» Task A:
Using the NIRCam mask text, answer each question:
(i) How many round and how many bar occulting masks does NIRCam coronagraphy offer?
(ii) What optical density do the nichrome squares on the edges of the COM substrate have?
(iii) What nominal IWA is given for the round masks, and what for the bar masks?
» Task B:
Decide whether each statement agrees with the NIRCam mask text, answering yes or no and quoting the words that settle it:
(i) The occulting masks are etched from a chrome-on-aluminum coating.
(ii) The HWHM IWAs of the bar occulters are the same at both ends of the bars.
(iii) The smaller nichrome squares serve as neutral density filters for bright target acquisition.
» Task C: Reproduce the NIRCam mask text word for word, from "NIRCam module A" up to and including "et al. 2010.".

NIRCam Coronagraphic Occulting Masks and Lyot Stops

NIRCam coronagraphy offers 3 round and 2 tapered bar occulting masks paired with apodizing Lyot stops that allow high-contrast imaging with nominal inner working angles (IWAs) ranging from 0.23" to 0.61".

On this page

When centered on a bright point source, an occulting mask blocks the core of the point spread function (PSF). Diffracted light in the wings of the PSF is apodized by a Lyot stop in the pupil plane. Together, the occulting mask and Lyot stop constitute a "Lyot coronagraph," which enables high-contrast imaging (HCI) of faint features near bright point sources.



Occulting masks

NIRCam's occulting masks are binary half-tone patterns composed of 2–4.3 μm squares that approximate greyscale transmission masks. They are lithographically etched from a chrome-on-aluminum coating deposited atop a multilayer, anti-reflection (AR) coated sapphire substrate that is the basis of the coronagraph optical mount (COM). Also located along the edges of the COM substrate are 5″ × 5″ and 2.5″ × 2.5″ squares of nichrome with an optical density of ~3, the larger set of which serve as neutral density (ND) filters for bright target acquisition (Figure 1). The transmission profiles of the 5 occulting masks are shown in Figure 2; the transmission of the COM substrate is shown in Figure 1 of NIRCam Filters for Coronagraphy.

Figure 1. NIRCam coronagraphic occulting masks and neutral density squares


NIRCam module A coronagraph optical mount (COM), which contains 3 round and 2 bar occulting masks for coronagraphic imaging and several neutral density squares for acquisition of bright targets.  The masks are annotated with their names and nominal ranges of wavelength and IWA (6λ/D for round masks; 4λ/D for bar masks), which are delimited by the bandpass filters available for each mask in the primary coronagraphic channels. Also given are the physical IWAs (defined as the half-widths at half-maximum opacity) of the masks. The HWHM IWAs of the bar occulters vary by a factor of ~3 between opposite ends of the bars.  (See Table 1 of NIRCam Coronagraphic Imaging.) Figure adapted from Krist et al. 2010.

[Stored data entries]
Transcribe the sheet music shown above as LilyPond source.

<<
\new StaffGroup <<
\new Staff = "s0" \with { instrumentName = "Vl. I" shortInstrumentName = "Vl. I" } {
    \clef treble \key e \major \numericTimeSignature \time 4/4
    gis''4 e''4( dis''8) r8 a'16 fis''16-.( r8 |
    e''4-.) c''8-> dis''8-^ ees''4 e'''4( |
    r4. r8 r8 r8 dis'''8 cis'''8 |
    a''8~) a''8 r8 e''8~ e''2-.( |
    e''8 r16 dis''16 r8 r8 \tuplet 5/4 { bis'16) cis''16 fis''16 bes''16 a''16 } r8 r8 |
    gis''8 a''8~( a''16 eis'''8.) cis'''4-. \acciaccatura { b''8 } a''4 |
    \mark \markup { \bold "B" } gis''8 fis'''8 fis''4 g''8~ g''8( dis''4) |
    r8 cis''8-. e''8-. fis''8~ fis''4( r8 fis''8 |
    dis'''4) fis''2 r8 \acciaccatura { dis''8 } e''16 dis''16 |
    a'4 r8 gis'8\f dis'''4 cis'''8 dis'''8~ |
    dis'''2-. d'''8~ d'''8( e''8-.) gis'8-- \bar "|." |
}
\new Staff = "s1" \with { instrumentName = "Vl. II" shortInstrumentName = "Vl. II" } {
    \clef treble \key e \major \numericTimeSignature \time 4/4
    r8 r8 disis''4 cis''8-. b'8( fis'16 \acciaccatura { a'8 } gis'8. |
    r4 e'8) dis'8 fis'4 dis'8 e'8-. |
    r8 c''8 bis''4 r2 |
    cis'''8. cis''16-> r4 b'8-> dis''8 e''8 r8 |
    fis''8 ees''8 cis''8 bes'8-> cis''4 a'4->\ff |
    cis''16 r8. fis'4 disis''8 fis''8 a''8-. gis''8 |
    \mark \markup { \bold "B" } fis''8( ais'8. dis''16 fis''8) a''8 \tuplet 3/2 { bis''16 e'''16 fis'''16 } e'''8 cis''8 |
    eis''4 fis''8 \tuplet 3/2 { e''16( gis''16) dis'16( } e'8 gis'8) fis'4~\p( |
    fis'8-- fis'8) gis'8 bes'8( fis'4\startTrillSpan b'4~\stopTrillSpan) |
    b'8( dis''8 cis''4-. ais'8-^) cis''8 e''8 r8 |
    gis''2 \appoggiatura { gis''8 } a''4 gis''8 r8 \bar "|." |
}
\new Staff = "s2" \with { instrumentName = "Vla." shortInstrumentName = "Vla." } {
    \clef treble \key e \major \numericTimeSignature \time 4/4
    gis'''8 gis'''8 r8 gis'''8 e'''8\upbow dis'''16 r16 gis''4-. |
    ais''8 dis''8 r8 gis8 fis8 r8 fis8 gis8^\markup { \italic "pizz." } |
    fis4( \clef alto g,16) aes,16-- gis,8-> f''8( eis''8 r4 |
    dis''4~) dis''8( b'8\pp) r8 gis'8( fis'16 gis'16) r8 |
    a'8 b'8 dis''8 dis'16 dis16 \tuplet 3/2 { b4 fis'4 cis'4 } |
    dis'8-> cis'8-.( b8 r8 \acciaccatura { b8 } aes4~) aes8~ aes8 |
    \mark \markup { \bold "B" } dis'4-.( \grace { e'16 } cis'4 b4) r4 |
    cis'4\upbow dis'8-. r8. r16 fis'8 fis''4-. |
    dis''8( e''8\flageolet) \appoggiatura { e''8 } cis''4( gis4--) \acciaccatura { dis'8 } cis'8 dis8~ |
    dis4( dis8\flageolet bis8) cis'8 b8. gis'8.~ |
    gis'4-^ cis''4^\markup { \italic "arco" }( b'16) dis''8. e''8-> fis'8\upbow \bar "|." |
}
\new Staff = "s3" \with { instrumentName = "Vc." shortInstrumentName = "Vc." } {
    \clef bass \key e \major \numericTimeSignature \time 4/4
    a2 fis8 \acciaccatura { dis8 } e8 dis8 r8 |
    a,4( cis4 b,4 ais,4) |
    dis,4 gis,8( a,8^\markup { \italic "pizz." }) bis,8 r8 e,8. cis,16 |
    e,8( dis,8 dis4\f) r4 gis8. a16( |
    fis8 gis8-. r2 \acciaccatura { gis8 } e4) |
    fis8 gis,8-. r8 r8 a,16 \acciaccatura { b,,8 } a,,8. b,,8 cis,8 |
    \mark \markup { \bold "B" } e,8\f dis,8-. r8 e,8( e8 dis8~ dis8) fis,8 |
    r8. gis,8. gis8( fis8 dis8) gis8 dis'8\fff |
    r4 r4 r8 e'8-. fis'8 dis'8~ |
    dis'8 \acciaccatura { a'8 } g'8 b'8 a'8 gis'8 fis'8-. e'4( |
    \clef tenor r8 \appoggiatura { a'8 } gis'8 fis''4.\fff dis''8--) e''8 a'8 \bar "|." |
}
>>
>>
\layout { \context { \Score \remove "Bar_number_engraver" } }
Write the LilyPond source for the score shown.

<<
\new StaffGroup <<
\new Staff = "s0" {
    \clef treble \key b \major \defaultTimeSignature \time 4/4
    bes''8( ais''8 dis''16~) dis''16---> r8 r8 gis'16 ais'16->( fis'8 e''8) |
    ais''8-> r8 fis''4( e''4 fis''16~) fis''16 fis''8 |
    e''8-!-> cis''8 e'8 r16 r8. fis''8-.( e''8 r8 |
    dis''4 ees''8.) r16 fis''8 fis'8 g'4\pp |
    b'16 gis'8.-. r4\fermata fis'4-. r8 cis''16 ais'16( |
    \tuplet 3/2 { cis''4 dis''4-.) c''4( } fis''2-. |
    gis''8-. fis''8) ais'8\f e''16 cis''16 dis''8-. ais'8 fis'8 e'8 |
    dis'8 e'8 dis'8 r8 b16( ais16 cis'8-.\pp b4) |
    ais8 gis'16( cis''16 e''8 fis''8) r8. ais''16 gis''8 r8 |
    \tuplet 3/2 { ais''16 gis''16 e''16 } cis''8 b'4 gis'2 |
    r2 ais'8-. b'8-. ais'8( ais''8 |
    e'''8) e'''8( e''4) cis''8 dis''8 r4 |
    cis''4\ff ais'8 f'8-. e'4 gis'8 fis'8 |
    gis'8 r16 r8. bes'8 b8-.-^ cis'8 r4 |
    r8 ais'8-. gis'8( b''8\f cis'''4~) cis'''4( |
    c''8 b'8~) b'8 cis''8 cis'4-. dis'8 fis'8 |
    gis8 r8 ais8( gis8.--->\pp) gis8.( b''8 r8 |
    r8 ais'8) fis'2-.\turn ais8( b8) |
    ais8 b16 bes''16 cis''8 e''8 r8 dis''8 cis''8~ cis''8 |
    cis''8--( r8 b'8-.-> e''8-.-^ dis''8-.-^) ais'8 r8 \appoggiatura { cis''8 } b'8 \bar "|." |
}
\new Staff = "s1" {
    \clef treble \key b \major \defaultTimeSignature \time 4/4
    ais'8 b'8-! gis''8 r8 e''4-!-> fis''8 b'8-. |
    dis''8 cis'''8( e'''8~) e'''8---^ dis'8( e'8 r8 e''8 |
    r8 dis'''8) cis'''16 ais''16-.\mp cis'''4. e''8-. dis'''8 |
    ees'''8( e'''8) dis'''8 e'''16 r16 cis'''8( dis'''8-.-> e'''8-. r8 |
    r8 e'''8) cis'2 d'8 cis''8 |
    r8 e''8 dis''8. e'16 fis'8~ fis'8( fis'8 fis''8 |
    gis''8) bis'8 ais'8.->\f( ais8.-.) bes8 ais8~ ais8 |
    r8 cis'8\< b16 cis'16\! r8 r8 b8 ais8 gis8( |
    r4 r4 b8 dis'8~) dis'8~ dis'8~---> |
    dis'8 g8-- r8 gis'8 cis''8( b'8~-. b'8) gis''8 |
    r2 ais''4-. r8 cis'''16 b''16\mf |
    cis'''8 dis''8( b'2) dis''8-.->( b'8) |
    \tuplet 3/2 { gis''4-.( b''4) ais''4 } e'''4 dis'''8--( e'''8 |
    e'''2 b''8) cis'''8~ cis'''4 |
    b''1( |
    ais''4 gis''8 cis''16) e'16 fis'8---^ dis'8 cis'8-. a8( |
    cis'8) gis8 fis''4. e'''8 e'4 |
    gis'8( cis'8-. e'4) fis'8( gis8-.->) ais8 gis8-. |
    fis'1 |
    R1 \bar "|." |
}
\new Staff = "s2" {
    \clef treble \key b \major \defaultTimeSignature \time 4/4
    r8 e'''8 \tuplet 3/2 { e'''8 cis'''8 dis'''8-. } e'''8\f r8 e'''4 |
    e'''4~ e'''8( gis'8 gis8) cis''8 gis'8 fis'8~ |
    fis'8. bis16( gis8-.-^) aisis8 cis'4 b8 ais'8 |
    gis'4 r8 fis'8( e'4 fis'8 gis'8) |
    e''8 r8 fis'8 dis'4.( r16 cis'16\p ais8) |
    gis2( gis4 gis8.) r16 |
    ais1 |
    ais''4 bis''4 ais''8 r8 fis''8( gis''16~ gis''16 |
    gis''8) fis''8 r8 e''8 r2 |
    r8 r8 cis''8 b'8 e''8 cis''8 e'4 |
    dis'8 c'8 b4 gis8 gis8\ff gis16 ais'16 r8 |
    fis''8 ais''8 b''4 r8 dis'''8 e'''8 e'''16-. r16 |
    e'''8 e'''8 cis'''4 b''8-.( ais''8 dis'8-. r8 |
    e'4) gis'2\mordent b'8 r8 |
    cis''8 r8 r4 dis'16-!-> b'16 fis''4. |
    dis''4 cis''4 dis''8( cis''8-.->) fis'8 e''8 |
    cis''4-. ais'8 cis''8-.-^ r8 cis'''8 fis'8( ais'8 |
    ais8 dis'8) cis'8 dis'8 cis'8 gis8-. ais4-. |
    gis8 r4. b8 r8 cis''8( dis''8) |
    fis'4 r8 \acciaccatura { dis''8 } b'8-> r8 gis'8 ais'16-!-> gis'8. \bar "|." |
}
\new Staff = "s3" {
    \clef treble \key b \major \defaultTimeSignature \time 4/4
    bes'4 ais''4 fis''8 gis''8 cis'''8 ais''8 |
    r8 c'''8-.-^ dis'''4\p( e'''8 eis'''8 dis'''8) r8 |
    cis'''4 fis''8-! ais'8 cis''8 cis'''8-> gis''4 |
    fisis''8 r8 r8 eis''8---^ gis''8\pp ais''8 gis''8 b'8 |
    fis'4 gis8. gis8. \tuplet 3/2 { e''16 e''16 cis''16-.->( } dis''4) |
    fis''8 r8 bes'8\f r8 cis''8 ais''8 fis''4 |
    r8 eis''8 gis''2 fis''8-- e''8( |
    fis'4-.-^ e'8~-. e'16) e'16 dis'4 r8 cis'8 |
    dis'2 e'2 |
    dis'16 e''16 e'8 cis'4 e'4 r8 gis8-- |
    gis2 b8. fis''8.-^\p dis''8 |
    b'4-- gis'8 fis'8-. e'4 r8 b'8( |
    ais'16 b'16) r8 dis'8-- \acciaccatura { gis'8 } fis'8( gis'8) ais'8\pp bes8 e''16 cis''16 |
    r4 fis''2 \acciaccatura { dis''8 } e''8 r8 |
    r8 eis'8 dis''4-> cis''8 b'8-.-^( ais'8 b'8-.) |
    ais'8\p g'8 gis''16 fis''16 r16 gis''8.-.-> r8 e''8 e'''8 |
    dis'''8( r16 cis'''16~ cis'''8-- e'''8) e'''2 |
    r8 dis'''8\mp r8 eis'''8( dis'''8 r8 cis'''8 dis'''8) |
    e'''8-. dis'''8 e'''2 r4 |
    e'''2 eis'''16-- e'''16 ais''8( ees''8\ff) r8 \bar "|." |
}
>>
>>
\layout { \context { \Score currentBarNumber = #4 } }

» Written answer A:
(i) 3 round and 2 tapered bar occulting masks.
(ii) An optical density of ~3.
(iii) 6λ/D for the round masks and 4λ/D for the bar masks.

» Written answer B:
(i) Yes: "They are lithographically etched from a chrome-on-aluminum coating"
(ii) No: "The HWHM IWAs of the bar occulters vary by a factor of ~3 between opposite ends of the bars."
(iii) No: "the larger set of which serve as neutral density (ND) filters for bright target acquisition"

» Written answer C:
NIRCam module A coronagraph optical mount (COM), which contains 3 round and 2 bar occulting masks for coronagraphic imaging and several neutral density squares for acquisition of bright targets.  The masks are annotated with their names and nominal ranges of wavelength and IWA (6λ/D for round masks; 4λ/D for bar masks), which are delimited by the bandpass filters available for each mask in the primary coronagraphic channels. Also given are the physical IWAs (defined as the half-widths at half-maximum opacity) of the masks. The HWHM IWAs of the bar occulters vary by a factor of ~3 between opposite ends of the bars.  (See Table 1 of NIRCam Coronagraphic Imaging.) Figure adapted from Krist et al. 2010.